Em razão da impossibilidade prática de cumprimento desta obrigação tributária junto a todos estes municípios, foram ajuizadas diversas ações perante o STF para se questionar a constitucionalidade da LC nº 157/16. Diante da evidente urgência e relevância do tema, via medida cautelar em decisão monocrática, nos autos da ADI nº 5.835, o ministro Alexandre de Moraes suspendeu os efeitos da LC nº 157/16. No entanto, até o momento, ainda não houve convalidação da decisão pelo plenário, como prevê o disposto no art. 10, da Lei nº 9.868/99.
Por sua vez, lastreados nesta decisão cautelar acima, inúmeros prestadores de serviço em todo o país continuam a recolher o ISS em favor do município onde possuem seus estabelecimentos prestadores, e não aos municípios de seus tomadores, como prevê a LC nº 157/16.
Ocorre que o Supremo, ao julgar a Reclamação nº 2.576/SC, já se manifestou no sentido de que, uma vez reconhecida a constitucionalidade da norma, os efeitos desta decisão retroagem e cassam os efeitos de medidas cautelares concedidas anteriormente.
Ademais, com base no artigo 27, da Lei nº 9.868/99, a modulação de decisão proferida pelo STF somente ocorreria na hipótese de inconstitucionalidade da norma.
Assim, apesar dos relevantes argumentos pela inconstitucionalidade da LC nº 157/16, caso o STF venha a ser julgá-la constitucional, não se deve olvidar potencial risco dos contribuintes – que hoje estão amparados por decisão cautelar do próprio STF- serem obrigados a recolher aos municípios de seus tomadores, o ISS que deixaram de pagar em razão da cautelar monocrática, e buscar o ressarcimento do imposto pago durante a vigência da cautelar cassada, hipótese que poderá trazer relevante impacto financeiro, com projeções que poderão retroagir até 5 (cinco) anos anteriores, a depender do trâmite no STF da ADI nº 5.835.
Neste cenário, ainda que existam argumentos para aplicação extensiva ao art. 27, da Lei nº 9.868/99 a fim de modular os efeitos da LC nº 157/16 mesmo na hipótese de sua declaração de constitucionalidade, é importante lembrar que os milhares de municípios que deixaram de arrecadar o ISS em razão da medida cautelar, por seu turno, deverão apontar os graves reflexos aos cofres públicos municipais de modo a neutralizar eventual tentativa de modulação dos efeitos da decisão do Supremo que vier a eventualmente cassar referida medida.
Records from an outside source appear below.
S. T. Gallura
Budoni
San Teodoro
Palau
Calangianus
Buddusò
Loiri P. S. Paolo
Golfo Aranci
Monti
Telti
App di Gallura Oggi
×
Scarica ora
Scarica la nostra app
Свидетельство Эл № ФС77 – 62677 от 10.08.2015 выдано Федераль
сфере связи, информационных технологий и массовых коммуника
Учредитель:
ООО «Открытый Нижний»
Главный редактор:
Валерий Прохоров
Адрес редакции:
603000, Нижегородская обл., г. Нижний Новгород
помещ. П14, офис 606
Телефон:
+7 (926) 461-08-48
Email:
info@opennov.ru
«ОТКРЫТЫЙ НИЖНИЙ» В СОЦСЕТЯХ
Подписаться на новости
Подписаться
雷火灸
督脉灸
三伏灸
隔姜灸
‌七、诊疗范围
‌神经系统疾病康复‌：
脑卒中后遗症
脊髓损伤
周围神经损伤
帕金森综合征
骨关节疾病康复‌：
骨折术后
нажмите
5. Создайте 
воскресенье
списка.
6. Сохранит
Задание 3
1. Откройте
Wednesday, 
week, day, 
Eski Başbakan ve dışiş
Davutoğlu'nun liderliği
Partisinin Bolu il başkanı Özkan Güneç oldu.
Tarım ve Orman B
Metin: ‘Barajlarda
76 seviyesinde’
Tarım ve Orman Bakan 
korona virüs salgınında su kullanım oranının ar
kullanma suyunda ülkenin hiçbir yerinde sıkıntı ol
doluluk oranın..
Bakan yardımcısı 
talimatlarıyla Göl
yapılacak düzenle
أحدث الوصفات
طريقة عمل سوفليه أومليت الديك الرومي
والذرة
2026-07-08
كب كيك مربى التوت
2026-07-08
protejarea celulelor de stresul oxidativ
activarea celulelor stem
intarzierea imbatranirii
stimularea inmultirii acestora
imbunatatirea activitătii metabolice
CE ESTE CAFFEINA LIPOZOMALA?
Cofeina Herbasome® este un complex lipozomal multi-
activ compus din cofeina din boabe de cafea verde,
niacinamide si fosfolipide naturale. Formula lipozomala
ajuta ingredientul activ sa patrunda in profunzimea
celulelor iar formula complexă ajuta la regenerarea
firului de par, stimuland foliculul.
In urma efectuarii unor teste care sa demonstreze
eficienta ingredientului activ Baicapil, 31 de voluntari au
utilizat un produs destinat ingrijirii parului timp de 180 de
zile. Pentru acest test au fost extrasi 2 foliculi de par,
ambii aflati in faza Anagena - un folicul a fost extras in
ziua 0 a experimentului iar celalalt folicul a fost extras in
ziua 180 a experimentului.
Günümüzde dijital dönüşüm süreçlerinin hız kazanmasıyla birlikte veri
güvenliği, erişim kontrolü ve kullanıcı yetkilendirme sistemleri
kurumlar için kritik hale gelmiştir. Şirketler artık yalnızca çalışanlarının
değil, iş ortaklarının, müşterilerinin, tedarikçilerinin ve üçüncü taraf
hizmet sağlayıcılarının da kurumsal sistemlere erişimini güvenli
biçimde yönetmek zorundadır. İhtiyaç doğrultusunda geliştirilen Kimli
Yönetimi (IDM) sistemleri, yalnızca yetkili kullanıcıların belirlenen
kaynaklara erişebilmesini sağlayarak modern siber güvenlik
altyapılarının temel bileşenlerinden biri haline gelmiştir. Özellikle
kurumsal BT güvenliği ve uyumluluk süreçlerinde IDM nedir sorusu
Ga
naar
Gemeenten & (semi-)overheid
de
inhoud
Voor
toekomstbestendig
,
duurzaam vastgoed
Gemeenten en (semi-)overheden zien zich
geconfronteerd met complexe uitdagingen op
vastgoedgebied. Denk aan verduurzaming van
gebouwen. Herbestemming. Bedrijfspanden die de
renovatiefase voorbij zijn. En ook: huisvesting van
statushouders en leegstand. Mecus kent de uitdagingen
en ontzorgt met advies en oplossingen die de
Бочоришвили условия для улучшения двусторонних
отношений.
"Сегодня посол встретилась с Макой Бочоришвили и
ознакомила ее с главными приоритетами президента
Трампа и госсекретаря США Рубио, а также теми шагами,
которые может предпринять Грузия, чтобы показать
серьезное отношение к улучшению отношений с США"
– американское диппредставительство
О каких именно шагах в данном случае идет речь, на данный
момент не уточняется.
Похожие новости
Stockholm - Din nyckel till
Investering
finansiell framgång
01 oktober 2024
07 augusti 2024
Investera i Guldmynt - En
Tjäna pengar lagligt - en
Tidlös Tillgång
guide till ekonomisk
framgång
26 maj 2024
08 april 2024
Em razão deste peculiar cenário de indefinição jurídica, com o objetivo de se reduzir os riscos de pagamento em duplicidade do ISS, além dos altos custos financeiros inerentes à eventual repetição de indébito tributário para reaver o imposto pago indevidamente, recomenda-se aos contribuintes estudo para o eventual ajuizamento de medida judicial preventiva, notadamente objetivando a realização do depósito judicial dos valores inerentes ao ISS, atualmente submetidos à decisão cautelar proferida na ADI nº 5.835.